Envelhecimento populacional e a mudança no perfil da demanda funerária
O aumento da população idosa altera significativamente o volume e a previsibilidade da demanda por serviços funerários. Diferentemente de eventos inesperados, o envelhecimento traz uma dinâmica mais contínua e planejável, o que exige das empresas maior capacidade de organização, gestão de recursos e estrutura operacional.
Além disso, o perfil das famílias está mudando, como destaca Tiago Schietti. Famílias menores, maior número de pessoas idosas vivendo sozinhas e relações familiares mais distantes impactam diretamente a forma como os serviços funerários são acionados e conduzidos. Em muitos casos, há menos pessoas disponíveis para lidar com decisões práticas e emocionais, o que aumenta a necessidade de orientação, acolhimento e clareza por parte das funerárias.
Como o envelhecimento influencia a forma de despedida?
As gerações que hoje envelhecem possuem valores, expectativas e visões diferentes sobre a morte quando comparadas às gerações anteriores, assim como avalia Tiago Schietti. Isso se reflete diretamente nas escolhas relacionadas aos rituais de despedida, cerimônias e homenagens.

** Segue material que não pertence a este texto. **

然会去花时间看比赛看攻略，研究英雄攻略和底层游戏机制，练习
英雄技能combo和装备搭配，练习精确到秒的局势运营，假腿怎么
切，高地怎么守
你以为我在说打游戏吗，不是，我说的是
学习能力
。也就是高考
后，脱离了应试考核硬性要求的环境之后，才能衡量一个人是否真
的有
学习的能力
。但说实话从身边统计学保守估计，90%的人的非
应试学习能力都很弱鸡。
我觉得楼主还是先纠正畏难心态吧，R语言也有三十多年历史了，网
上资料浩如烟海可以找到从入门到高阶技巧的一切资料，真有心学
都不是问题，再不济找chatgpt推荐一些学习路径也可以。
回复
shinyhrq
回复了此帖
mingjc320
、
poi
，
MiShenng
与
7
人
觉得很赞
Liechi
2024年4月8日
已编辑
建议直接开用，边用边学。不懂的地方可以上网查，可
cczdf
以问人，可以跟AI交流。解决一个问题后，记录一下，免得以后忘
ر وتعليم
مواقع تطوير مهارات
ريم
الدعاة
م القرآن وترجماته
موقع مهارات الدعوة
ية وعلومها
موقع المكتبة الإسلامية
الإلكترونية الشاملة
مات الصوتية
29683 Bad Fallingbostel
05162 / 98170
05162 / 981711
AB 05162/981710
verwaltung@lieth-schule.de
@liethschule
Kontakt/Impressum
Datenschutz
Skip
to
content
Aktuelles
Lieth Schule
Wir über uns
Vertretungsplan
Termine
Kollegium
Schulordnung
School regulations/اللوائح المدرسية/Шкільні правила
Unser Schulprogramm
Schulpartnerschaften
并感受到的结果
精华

Há uma tendência crescente de busca por cerimônias mais simples, personalizadas e menos formais, que respeitem a história de vida da pessoa falecida. Ao mesmo tempo, cresce o interesse por soluções que reduzam o impacto emocional e financeiro para os familiares, especialmente em contextos de renda fixa ou aposentadoria.

Essas mudanças exigem do setor funerário sensibilidade cultural, capacidade de adaptação e uma postura menos padronizada, mais orientada ao diálogo e ao entendimento das necessidades reais de cada família.

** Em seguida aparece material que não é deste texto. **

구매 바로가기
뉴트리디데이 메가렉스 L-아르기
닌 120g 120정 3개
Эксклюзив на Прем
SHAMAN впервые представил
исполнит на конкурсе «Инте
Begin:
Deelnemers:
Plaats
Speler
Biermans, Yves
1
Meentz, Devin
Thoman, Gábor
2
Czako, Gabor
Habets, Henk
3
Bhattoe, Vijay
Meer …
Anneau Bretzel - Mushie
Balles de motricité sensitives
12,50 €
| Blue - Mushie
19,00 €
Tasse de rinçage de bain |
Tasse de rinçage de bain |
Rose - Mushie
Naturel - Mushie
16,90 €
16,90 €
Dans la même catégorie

Impactos operacionais e desafios para o setor funerário
O envelhecimento populacional traz consigo desafios operacionais importantes. O aumento gradual da demanda exige investimento em infraestrutura, qualificação de equipes e revisão de processos para garantir agilidade sem perder a humanização no atendimento.
Como observa Tiago Schietti, outro ponto sensível é a saúde física e emocional dos profissionais do setor, que passam a lidar com maior volume de atendimentos e com famílias, muitas vezes, fragilizadas por processos longos de adoecimento e cuidados prévios. Isso reforça a necessidade de políticas internas de apoio psicológico, capacitação e valorização profissional.
Além disso, o setor precisará se adaptar a novas exigências regulatórias, urbanísticas e ambientais, especialmente em grandes centros urbanos, onde a pressão sobre espaços cemiteriais tende a se intensificar.
Principais impactos futuros do envelhecimento no setor funerário
Alguns impactos já podem ser observados e tendem a se intensificar nos próximos anos:
- Aumento gradual e contínuo da demanda por serviços funerários;
- Crescimento do planejamento funerário realizado em vida;
- Maior busca por cerimônias personalizadas e menos tradicionais;
- Necessidade de atendimento mais humanizado e orientativo;
- Pressão por eficiência operacional sem perda de sensibilidade;
- Valorização da transparência e da ética na relação com as famílias;
- Demanda crescente por profissionais capacitados emocionalmente.
De acordo com Tiago Schietti, esses pontos indicam que o setor funerário precisará ir além da operação técnica e assumir um papel mais ativo no apoio às famílias e à sociedade.
O setor funerário como agente social diante do envelhecimento
Em conclusão, diante do envelhecimento da população, o setor funerário tende a assumir um papel social ainda mais relevante. Não se trata apenas de prestar um serviço, mas de atuar como um elo entre a despedida, o cuidado com a memória e o respeito à dignidade humana. Empresas que compreendem esse cenário e se preparam para ele estarão mais aptas a enfrentar os desafios futuros, construir relações de confiança e contribuir positivamente para a sociedade.